Pegasus: Europe’s deepening spyware scandal
The EU data protection authority wants the powerful surveillance program to be banned, calling it a threat to democracy after claims of misuse in member states
Concern over the use of a powerful spyware called Pegasus is growing in intensity in the European Union. An investigation committee launched by the European Parliament is preparing its first operational work meeting, which could be held this Thursday. The provisional agenda shows the presence of members of the Senate of Poland, one of the countries where there are suspicions about the use of Pegasus to spy on the government’s political rivals. The European Data Protection Supervisor has already called for programs like Pegasus to be banned on the grounds that they are very difficult to control and endanger fundamental rights and freedoms.
The investigative group (whose formal name is Committee of Inquiry to investigate the use of Pegasus and equivalent surveillance spyware) was requested after the governments of Poland and Hungary admitted to having the program, a very powerful spying software developed by the Israeli company NSO Group and that is only available to government agencies. Pegasus can take control of a cellphone without its owner noticing and, in addition to accessing all its contents, it can also turn it into a listening and image capture terminal.
The committee’s initial session in April, to deal with preparatory work, coincided with revelations about the so-called CatalanGate, an investigation into espionage of separatist leaders with ties to Catalonia’s failed unilateral breakaway attempt from Spain in 2017. And its next session will take place right after Spain’s prime minister, Pedro Sánchez, on Monday said that his own phone was hacked by Pegasus. Other senior members of the Spanish government have apparently been targeted by the spyware, including Defense Minister Margarita Robles and former foreign minister Arancha González-Laya, whose cellphone communications were spied on during a diplomatic crisis between Spain and Morocco in May 2021, government sources said.
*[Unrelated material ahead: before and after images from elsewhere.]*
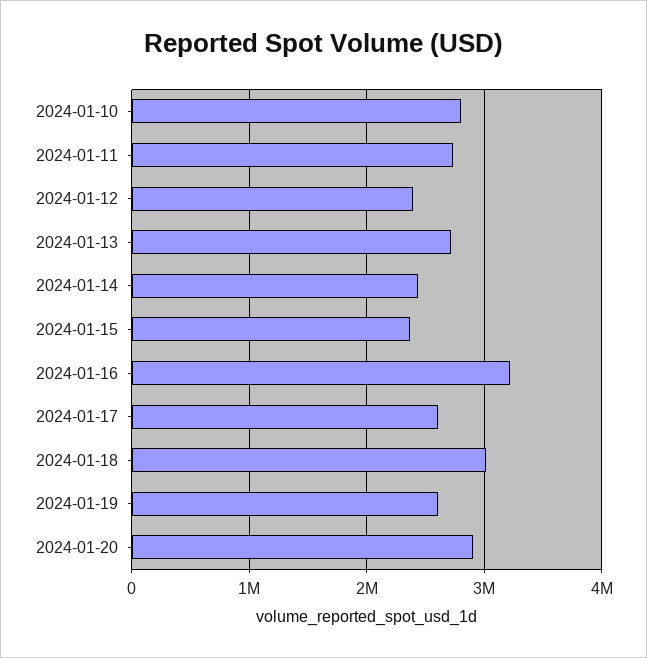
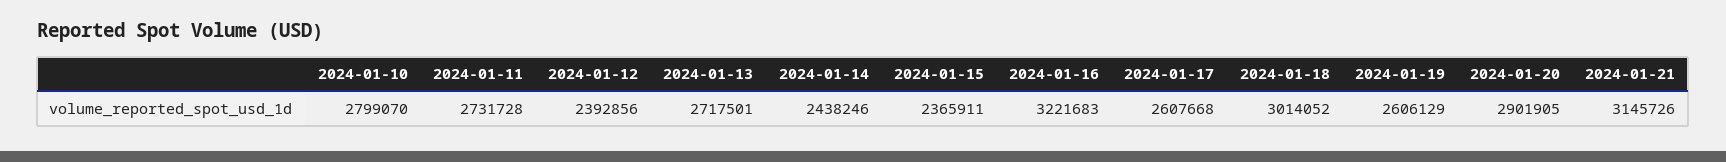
  {
    "2024-01-10": 2799070,
    "2024-01-11": 2731728,
    "2024-01-12": 2392856,
    "2024-01-13": 2717501,
    "2024-01-14": 2438246,
    "2024-01-15": 2365911,
    "2024-01-16": 3221683,
    "2024-01-17": 2607668,
    "2024-01-18": 3014052,
    "2024-01-19": 2606129,
-   "2024-01-20": 2901905
+   "2024-01-20": 2901905,
+   "2024-01-21": 3145726
  }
For the space of a year, the 38 members of the investigation committee (including Carles Puigdemont, who led the Catalan secession attempt, fled to Belgium to avoid arrest and was later elected to a seat in the European Parliament) will try to collect testimony and documents that prove the use of the program in the EU, where there have been accusations of spying in Greece, Poland and Hungary besides Spain. In France, President Emmanuel Macron is believed to have been on a list of potential Pegasus targets, according to media reports from July 2021 based on a collaborative journalism investigation known as the Pegasus Project. And last month, UK Prime Minister Boris Johnson was informed by Citizen Lab, a digital security research department of the University of Toronto, that his office may have been targeted in 2020 and 2021.
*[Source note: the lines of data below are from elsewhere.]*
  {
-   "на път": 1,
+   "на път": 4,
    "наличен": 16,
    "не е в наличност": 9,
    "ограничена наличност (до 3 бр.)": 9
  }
If the committee’s conclusions confirm the apparent danger, “the European Parliament will ask the EU Commission to legislate on its use,” says Juan Fernando López Aguilar, a member of the investigation committee and chair of the Committee on Civil Liberties, Justice and Home Affairs.
López Aguilar is convinced that “the response provided by the European Parliament will mark the attitude of national parliaments on this matter.” And he believes that, at a minimum, Pegasus “will have to be regulated, because it affects fundamental rights that are highly protected in the Charter [of fundamental rights of the EU].”
The European Data Protection Supervisor (EDPS), the European authority on data protection, is already advocating for prohibiting the development and deployment of espionage programs with capabilities such as Pegasus in order to protect “fundamental freedoms but also democracy and the rule of law.” In a preliminary report published in mid-February, the Supervisor considered that “the use of Pegasus might lead to an unprecedented level of intrusiveness, which threatens the essence of the right to privacy, as the spyware is able to interfere with the most intimate aspects of our daily lives.“
NSO Group claims that it only sells its software to government agencies. “That information is yet to be verified,” notes López Aguilar. “The truth is that the program is very expensive and each intervention costs a fortune, so in principle it is not within the reach of amateurs.”